Mr Wolfe described himself as a “top-up drinker” who drank throughout the day.
“I was a dangerous drinker,” he said.
“Every morning or three hours, I used to throw up.”
Mr Wolfe would go into seizures if he stopped drinking.
On August 12 last year, his situation started to escalate.
He was caught driving with a blood alcohol reading of 0.196 after he failed to stop at a red light and crashed into the car in front of him.
In Albury Local Court in November, Magistrate Tony Murray ordered him to attend a three-month full-time rehabilitation program.
Mr Wolfe told the court he was more than willing to get help.
The only problem was he couldn’t get into a program.
He was already attending drug and alcohol counselling, but that service was unable to secure his admission, and he was unable to get in by himself.
He was told that was due to his location, waiting lists and the time of year.
Mr Wolfe even drank as much as he could before a parole meeting one day, hoping a high reading might push them to help him find a rehab place.

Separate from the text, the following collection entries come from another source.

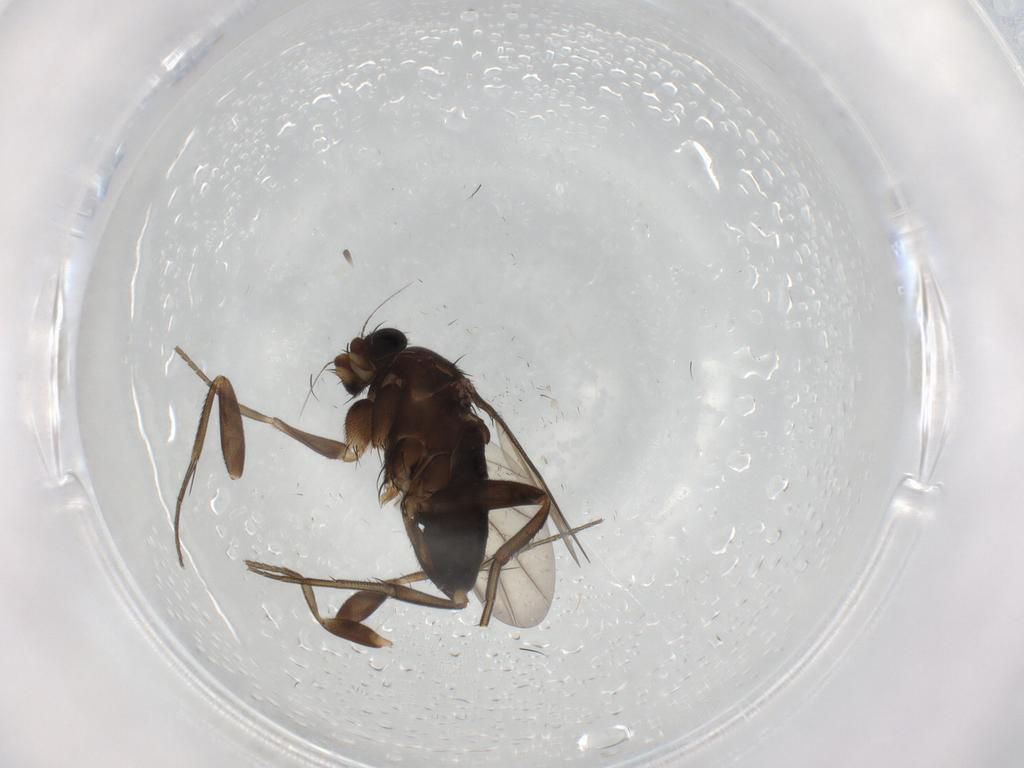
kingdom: Animalia
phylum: Arthropoda
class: Insecta
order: Diptera
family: Phoridae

Through it all, he lost his job and partner, and it was then he decided to cut his arm.
He was admitted into the hospital’s psychiatric unit, sobering up for a month, but he relapsed two weeks ago, and requires specialised long-term addiction treatment.
He is now hoping to be admitted to a rehab clinic in Orange or Canberra, but this could be weeks away.
“There needs to be one on the Border,” Mr Wolfe said.
“There’s no help for the ones who want it.”